The company no longer has a “have-to” attitude, but instead has a pride-based safety program where employees work safely because they want to. UMC’s pride-based safety culture consists of simple, yet powerful, strategies that always keep safety top of mind.

Risk assessments are completed for each task. UMC emphasizes best-possible solutions, not just following the rules. At UMC, risk analysis looks at all of the consequences and identifies the safest alternatives, not simply the compliant solutions.

One of the cornerstones of UMC safety is personal empowerment. If each person is responsible for their own work and work area, then the entire job will be organized and efficient. The idea of “Own Your Zone” encourages each person to evaluate their work area and ensure that it is organized and ready for efficient work. When a jobsite is conceptualized as a grid of zones and each person takes responsibility for the activities in and condition of their own zone, then the whole jobsite becomes organized and coordinated.

“5 for 5” is a concept that encourages UMC crews to do hazard assessments. The company encourages that five seconds in every five minutes should be spent looking around and assessing the hazards with a continuous-improvement mindset to positively impact the work environment. By doing brief and frequent assessments, work continues efficiently, and hazards are anticipated before they become issues.
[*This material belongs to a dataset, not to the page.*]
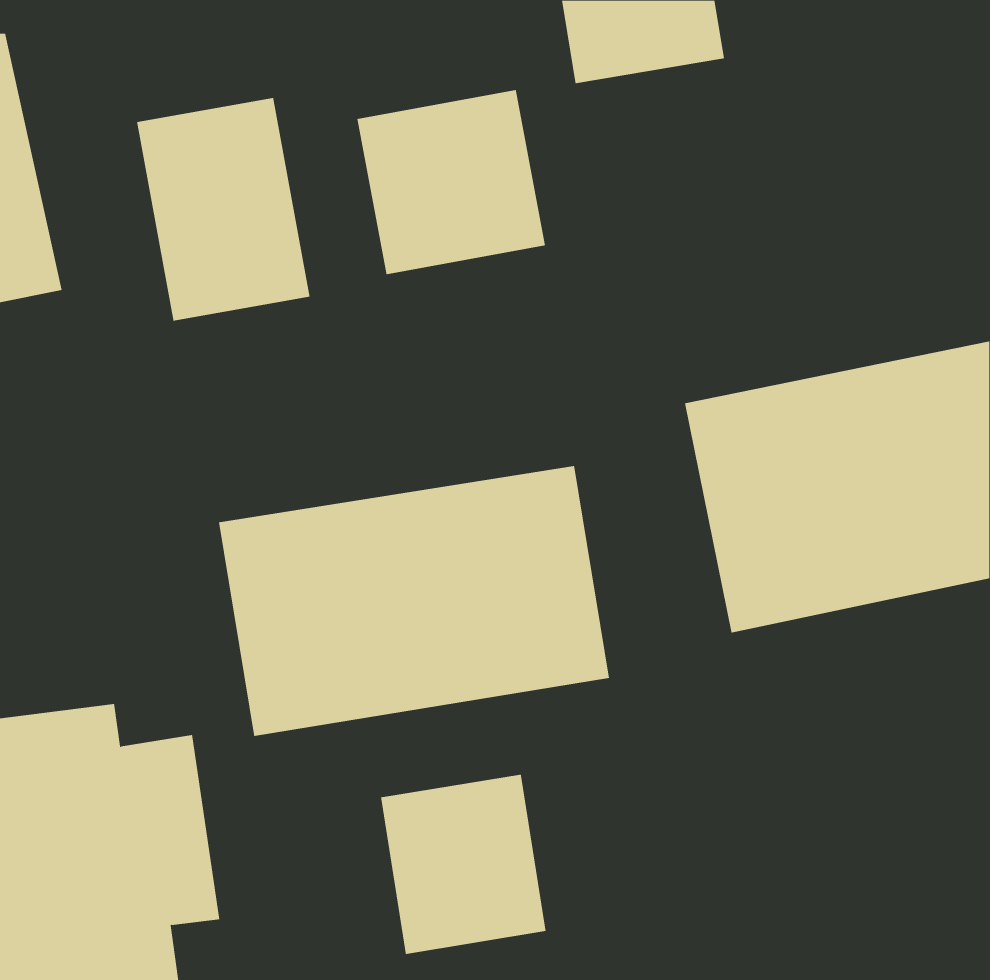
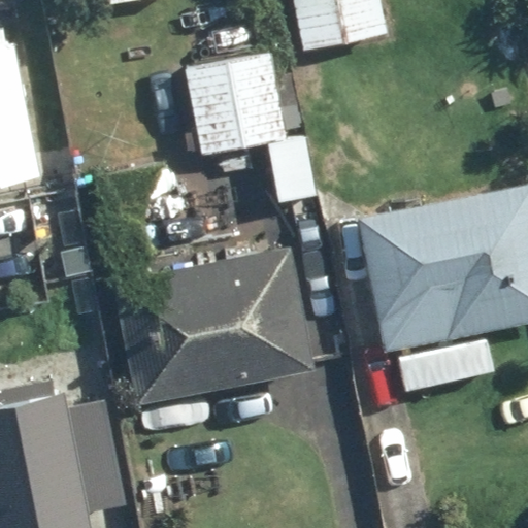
building: [136,97,310,321] -> none
building: [380,774,546,955] -> none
Baisch has been able to build a world-class thought-leadership safety culture that exemplifies safety excellence, not because safety is a priority (priorities constantly change in this industry), but because it is a trademark of who the UMC team is and what the company stands for. With Baisch’s leadership and vision, he has helped create astonishing results with a transformed safety program. Key milestones include six recordables in 2.9 million labor hours; three years recordable free (major projects group); 38% of reported incidents are personal/non-work related (great indicator of trust/open communication with all levels — keep small problems small), and over 1 million consecutive recordable free labor hours company wide. Finally, over the past three years, UMC’s average incident rate is .45 — less than half of a percent of its workforce is being affected by anything more than a first-aid incident.